# [Aim of the exercise]
The required output is the exact run of lines below that opens at the line with "Là điểm đến" and closes at the line with "Site sérieux, réservation facile et".
════════════════
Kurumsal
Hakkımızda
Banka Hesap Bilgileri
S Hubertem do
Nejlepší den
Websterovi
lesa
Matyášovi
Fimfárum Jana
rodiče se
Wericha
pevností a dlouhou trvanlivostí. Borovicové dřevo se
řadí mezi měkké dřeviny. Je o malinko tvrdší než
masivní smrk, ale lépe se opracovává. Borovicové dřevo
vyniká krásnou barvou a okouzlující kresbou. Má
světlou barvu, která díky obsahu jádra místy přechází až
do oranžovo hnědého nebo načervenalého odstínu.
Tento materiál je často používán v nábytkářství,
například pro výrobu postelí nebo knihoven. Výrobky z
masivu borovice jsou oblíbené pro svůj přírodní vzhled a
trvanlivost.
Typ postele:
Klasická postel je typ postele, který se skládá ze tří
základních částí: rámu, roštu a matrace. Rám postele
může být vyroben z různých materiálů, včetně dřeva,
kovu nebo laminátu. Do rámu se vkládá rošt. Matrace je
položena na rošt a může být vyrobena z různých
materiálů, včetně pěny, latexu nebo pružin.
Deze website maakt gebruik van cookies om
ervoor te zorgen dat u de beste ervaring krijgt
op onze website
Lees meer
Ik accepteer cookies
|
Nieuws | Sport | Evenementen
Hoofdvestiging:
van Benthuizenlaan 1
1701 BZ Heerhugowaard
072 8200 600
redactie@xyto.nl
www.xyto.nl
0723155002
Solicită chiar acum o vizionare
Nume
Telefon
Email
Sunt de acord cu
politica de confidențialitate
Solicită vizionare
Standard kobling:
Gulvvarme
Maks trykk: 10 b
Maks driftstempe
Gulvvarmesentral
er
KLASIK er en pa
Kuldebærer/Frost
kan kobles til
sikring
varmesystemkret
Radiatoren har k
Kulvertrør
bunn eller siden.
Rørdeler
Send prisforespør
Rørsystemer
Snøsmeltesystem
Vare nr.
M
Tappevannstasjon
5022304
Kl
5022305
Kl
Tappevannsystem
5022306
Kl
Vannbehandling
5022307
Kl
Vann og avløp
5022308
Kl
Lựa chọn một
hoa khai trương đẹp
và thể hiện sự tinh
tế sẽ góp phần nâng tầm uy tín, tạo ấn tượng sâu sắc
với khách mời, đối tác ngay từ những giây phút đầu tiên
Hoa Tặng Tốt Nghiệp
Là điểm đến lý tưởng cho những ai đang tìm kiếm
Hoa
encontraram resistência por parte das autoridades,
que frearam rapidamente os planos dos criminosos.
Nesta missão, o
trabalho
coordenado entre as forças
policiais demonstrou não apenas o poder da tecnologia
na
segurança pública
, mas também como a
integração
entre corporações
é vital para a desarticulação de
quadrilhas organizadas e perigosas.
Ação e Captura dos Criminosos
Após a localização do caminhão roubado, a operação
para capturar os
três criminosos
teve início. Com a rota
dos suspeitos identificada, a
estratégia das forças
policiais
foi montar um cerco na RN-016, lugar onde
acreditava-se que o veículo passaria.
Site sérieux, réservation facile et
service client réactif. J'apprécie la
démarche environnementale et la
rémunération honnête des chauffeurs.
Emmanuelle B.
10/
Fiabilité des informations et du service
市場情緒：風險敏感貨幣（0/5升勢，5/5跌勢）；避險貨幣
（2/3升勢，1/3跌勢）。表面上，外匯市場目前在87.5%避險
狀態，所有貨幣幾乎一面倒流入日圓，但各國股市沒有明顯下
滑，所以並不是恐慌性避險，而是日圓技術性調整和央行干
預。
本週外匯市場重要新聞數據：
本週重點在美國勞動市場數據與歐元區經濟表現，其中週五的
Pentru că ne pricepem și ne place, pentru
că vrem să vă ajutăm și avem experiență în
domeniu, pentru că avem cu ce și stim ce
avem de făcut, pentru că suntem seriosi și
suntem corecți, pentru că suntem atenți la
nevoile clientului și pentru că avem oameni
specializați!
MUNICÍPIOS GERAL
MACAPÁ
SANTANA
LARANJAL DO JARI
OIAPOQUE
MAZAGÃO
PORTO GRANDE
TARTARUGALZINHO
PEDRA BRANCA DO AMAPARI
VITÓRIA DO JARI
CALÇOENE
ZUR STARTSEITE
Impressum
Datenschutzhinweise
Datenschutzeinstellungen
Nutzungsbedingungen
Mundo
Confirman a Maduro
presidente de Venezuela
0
════════════════
# [Worked solution]
Là điểm đến lý tưởng cho những ai đang tìm kiếm
Hoa
encontraram resistência por parte das autoridades,
que frearam rapidamente os planos dos criminosos.
Nesta missão, o
trabalho
coordenado entre as forças
policiais demonstrou não apenas o poder da tecnologia
na
segurança pública
, mas também como a
integração
entre corporações
é vital para a desarticulação de
quadrilhas organizadas e perigosas.
Ação e Captura dos Criminosos
Após a localização do caminhão roubado, a operação
para capturar os
três criminosos
teve início. Com a rota
dos suspeitos identificada, a
estratégia das forças
policiais
foi montar um cerco na RN-016, lugar onde
acreditava-se que o veículo passaria.
Site sérieux, réservation facile et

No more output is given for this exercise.